As already discussed in other answers, the best strategy will be to always work on the two items with minimal cost for each iteration. So the only remaining question is how to efficiently take the two smallest items each time.
Since you asked for best performance, I shamelessly took the algorithm from NetMage and modified it to speed it up roughly 40% for my test case (thanks and +1 to NetMage).
The idea is to work mostly in place on a single array.
Each iteration increase the starting index by 1 and move the elements within the array to make space for the sum from current iteration.
public static long CostOfMerge2(this IEnumerable<int> psrc)
{
long total = 0;
var src = psrc.ToArray();
Array.Sort(src);
var i = 1;
int length = src.Length;
while (i < length)
{
var sum = src[i - 1] + src[i];
total += sum;
// find insert position for sum
var index = Array.BinarySearch(src, i + 1, length - i - 1, sum);
if (index < 0)
index = ~index;
--index;
// shift items that come before insert position one place to the left
if (i < index)
Array.Copy(src, i + 1, src, i, index - i);
src[index] = sum;
++i;
}
return total;
}
I tested with the following calling code (switching between CostOfMerge
and CostOfMerge2
), with a few different values for random-seed, count of elements and max value of initial items.
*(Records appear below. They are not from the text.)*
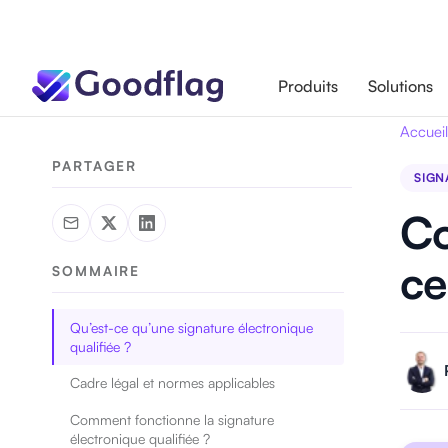
Produits
Solutions
Accueil
PARTAGER
SIGN
Co
ce
SOMMAIRE
Qu’est-ce qu’une signature électronique
qualifiée ?
Cadre légal et normes applicables
Comment fonctionne la signature
électronique qualifiée ?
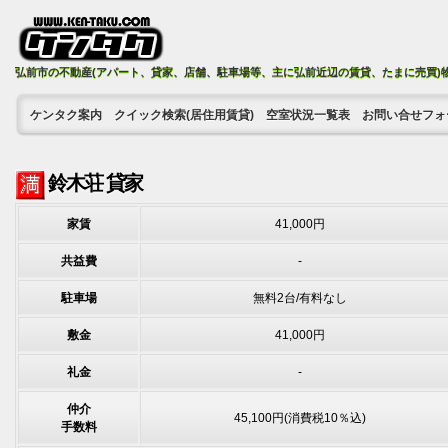
弘前市の不動産(アパート、貸家、店舗、駐車場等、主に弘前近辺の賃貸、たまに売買)
ケンタク案内
クイック検索(居住用賃貸)
空室状況一覧表
お問い合せフォ
鈴木荘 貸家
家賃
41,000円
共益費
-
駐車場
無料2台/有料なし
敷金
41,000円
礼金
-
仲介
45,100円(消費税10％込)
手数料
static void Main(string[] args)
{
var r = new Random(10);
var testcase = Enumerable.Range(0, 400000).Select(x => r.Next(1000)).ToList();
var sw = Stopwatch.StartNew();
long resultCost = testcase.CostOfMerge();
sw.Stop();
Console.WriteLine($"Cost of Merge: {resultCost}");
Console.WriteLine($"Time of Merge: {sw.Elapsed}");
Console.ReadLine();
}
Result for shown configuration for NetMage CostOfMerge:
Cost of Merge: 3670570720
Time of Merge: 00:00:15.4472251
My CostOfMerge2:
Cost of Merge: 3670570720
Time of Merge: 00:00:08.7193612
Ofcourse the detailed numbers are hardware dependent and difference might be bigger or smaller depending on a load of stuff.